XT 5160

John Foust jfoust at threedee.com
Sat May 7 05:58:30 CDT 2005


At 10:25 PM 5/6/2005, Ethan Dicks wrote:
>On 5/6/05, John Foust <jfoust at threedee.com> wrote:
>> Compiling on early Amigas was a real pain.
>
>Any floppy-based C compiler is a pain.  It's worse on early Amigas
>because malloc() would guru the OS rather than return a null pointer
>(not the C compiler's fault - the lowest level memory allocation
>routine in the kernel did it).  It gave rise to a lot of old software
>that would *never* fly in the UNIX world because AmigaDOS 1.0 and 1.1
>developers assumed that if malloc() returned, the pointer *must* be
>valid.  Not a safe assumption on a machine that doesn't have virtual
>memory (and not that safe when you _do_ have virtual memory, either).
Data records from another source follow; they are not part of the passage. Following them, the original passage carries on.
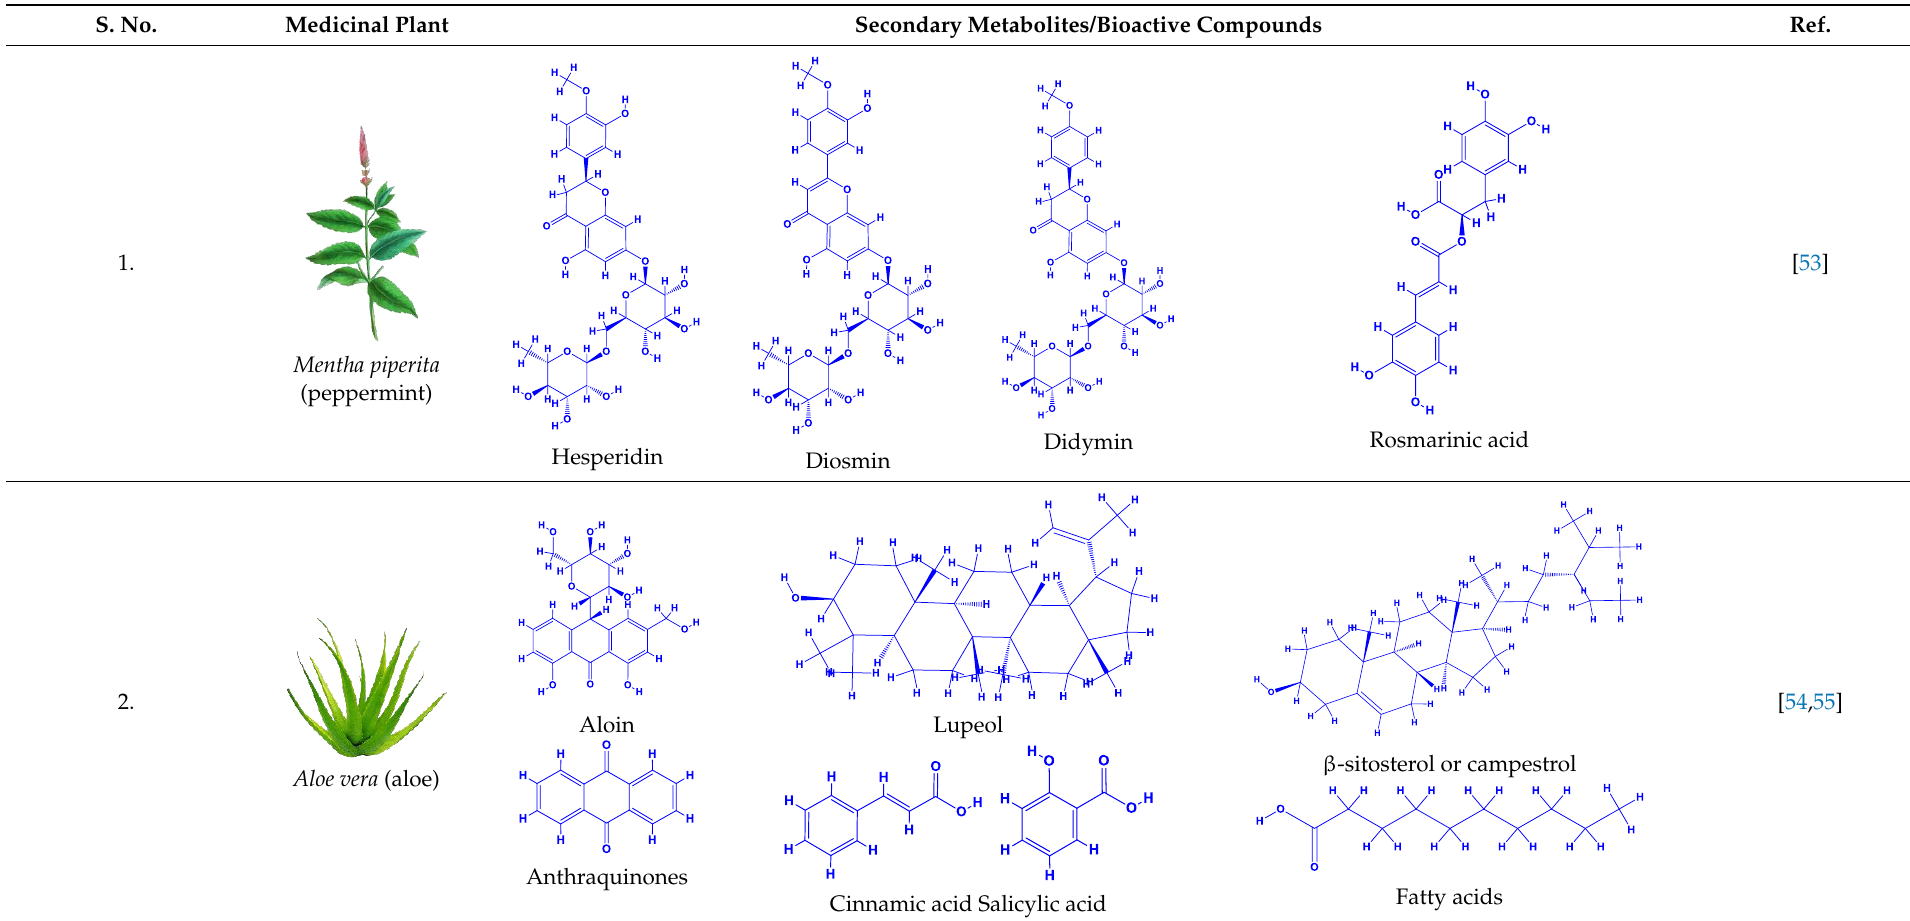
Table 1. Secondary metabolites synthesized by some important medicinal plants.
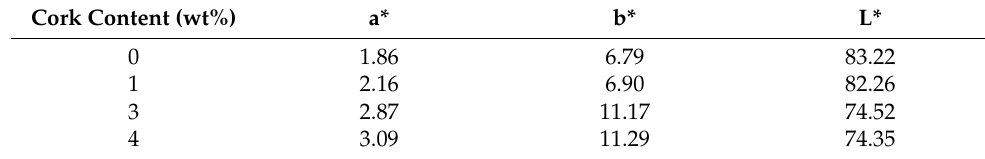
Figure 5. Color variation of mortar samples induced by the addition of cork waste: visual macroscopic evidence of mortars containing increasing cork content from left to right ( a ) and colorimetry values of representative samples containing 0 wt% and 4 wt% of cork ( b ). Table 3. Colorimetry test results for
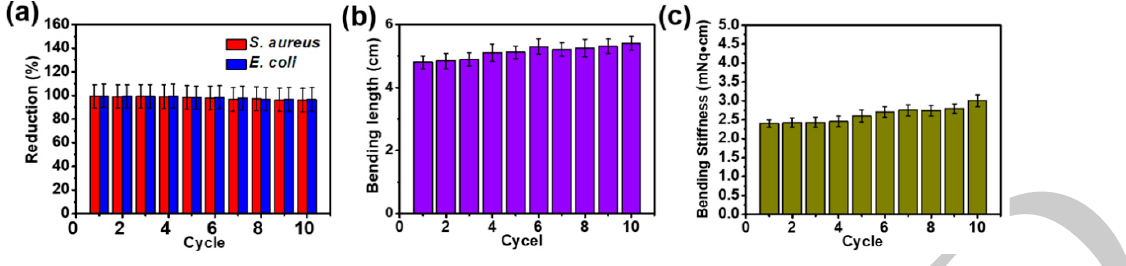
Figure 7. ( a ) Antibacterial activity of cotton-3 fabrics against E. coli and S. aureus during five antibacterial cycles. Bending length ( b ) and bending stiffness ( c ) in the softness test of cotton-3 fabrics.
I'm not remembering this sort of malloc() bug.  Are you thinking
of something with the AmigaDOS AllocMem()/FreeMem() calls?  Or something
in a particular C compiler's library?  I can see how a particularly
poorly written C application that never checked malloc()'s return
value could crash if it wrote to a null pointer.

What will be humbling is that when we find the answer, we will
find it in an article that I wrote in the 80s.  :-)  I've been meaning
to put all my old Amazing Computing articles online.